I began reading “Still Life,” a GMA Book Club pick by Sarah Winman. This captivating and bighearted novel weaves a rich tapestry of stories about people connected by love, war, art, flood, and the ghost of E.M. Forster. Kristen V. Brown, in The Atlantic Magazine’s Culture Survey, describes “Still Life” as the best novel she has recently read and considers it the best nonfiction work.

In Tuscany in 1944, as Allied troops advance and bombs fall around deserted villages, a young English soldier, Ulysses Temper, finds himself in the wine cellar of an abandoned villa. There, he encounters Evelyn Skinner, a middle-aged art historian who has come to Italy to salvage paintings from the ruins and recall long-forgotten memories of her youth. In each other, Ulysses and Evelyn find a kindred spirit amidst the rubble of war-torn Italy and set off on a course of events that will shape Ulysses’s life for the next four decades.

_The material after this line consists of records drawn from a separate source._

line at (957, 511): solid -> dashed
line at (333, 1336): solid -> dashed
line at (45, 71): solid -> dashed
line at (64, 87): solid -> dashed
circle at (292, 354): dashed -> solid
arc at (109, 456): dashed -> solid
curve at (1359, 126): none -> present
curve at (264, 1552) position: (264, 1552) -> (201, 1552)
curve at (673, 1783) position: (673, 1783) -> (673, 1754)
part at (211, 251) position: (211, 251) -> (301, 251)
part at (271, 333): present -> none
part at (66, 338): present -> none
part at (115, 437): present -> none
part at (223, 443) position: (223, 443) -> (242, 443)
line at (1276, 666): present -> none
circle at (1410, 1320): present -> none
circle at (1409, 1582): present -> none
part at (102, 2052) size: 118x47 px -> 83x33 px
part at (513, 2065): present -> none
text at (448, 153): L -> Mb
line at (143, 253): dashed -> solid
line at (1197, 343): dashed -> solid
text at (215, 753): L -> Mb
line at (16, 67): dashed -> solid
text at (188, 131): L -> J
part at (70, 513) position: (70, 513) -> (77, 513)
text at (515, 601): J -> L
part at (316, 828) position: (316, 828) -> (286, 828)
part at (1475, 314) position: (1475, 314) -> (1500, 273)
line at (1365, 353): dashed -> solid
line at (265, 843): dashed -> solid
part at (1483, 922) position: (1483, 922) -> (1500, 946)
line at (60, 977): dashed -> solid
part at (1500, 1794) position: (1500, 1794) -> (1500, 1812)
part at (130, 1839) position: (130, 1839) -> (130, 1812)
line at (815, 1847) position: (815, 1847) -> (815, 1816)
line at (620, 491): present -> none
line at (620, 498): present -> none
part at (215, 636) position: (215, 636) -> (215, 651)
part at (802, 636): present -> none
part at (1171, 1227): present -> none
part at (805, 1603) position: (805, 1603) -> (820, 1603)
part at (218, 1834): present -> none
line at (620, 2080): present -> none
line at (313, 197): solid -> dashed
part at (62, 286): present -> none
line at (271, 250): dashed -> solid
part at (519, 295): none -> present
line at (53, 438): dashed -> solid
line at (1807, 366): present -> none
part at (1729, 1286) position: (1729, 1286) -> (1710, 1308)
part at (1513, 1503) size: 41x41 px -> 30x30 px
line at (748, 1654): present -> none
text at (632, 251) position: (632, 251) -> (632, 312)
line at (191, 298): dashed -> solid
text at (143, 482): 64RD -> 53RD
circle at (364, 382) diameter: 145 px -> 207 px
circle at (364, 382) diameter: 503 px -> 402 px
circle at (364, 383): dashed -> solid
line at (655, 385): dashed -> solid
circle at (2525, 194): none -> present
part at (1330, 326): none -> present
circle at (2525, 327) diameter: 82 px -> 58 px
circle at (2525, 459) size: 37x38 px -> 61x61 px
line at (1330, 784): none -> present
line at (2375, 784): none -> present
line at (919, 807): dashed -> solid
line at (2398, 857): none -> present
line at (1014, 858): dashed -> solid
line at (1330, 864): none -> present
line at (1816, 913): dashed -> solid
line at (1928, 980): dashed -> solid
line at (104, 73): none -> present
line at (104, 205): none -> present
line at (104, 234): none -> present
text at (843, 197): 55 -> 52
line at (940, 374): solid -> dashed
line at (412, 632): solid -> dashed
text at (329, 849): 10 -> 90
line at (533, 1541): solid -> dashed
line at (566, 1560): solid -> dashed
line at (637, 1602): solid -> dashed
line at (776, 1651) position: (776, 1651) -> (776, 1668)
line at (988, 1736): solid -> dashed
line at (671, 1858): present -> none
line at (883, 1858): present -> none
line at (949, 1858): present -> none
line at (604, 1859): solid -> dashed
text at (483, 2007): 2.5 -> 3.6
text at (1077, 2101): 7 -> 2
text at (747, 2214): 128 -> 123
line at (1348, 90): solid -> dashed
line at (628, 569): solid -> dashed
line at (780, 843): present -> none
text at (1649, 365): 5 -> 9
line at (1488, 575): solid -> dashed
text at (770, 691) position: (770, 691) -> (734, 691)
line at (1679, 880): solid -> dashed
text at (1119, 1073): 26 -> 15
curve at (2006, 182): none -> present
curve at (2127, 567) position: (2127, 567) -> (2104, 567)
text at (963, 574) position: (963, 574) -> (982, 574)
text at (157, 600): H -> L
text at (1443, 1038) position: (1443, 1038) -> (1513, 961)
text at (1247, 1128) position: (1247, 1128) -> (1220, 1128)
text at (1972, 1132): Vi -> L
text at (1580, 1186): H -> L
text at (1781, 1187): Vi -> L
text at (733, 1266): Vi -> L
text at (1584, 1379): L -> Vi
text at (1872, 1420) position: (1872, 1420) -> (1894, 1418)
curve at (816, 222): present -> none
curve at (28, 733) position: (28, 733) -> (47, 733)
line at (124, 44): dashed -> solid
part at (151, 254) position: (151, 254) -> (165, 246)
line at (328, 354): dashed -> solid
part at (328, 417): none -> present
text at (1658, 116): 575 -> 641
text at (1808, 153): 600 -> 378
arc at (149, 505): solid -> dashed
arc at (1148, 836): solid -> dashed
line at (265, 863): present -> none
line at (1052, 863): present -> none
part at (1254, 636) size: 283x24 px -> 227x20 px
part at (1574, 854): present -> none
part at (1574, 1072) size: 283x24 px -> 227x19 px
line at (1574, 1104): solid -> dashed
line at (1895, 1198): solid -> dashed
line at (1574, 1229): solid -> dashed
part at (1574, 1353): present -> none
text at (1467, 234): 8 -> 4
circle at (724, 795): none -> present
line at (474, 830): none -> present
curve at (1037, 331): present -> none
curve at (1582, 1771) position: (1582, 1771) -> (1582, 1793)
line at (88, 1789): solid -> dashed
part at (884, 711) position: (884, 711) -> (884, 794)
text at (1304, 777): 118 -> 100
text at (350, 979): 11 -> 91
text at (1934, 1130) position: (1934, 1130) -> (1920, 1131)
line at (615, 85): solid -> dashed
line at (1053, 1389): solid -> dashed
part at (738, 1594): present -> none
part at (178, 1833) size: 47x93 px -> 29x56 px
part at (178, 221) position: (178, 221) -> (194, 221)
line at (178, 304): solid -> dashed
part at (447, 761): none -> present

As Ulysses returns home to London, reimmersing himself in his crew at The Stoat and Parot—a motley mix of pub crawlers and eccentrics—he carries his time in Italy. And when an unexpected inheritance brings him back to where it all began, Ulysses knows better than to tempt fate and returns to the Tuscan hills.

With beautiful prose, extraordinary tenderness, and bursts of humor and light, Still Life is a sweeping portrait of unforgettable individuals who come together to make a family and a deeply drawn celebration of beauty and love in all its forms.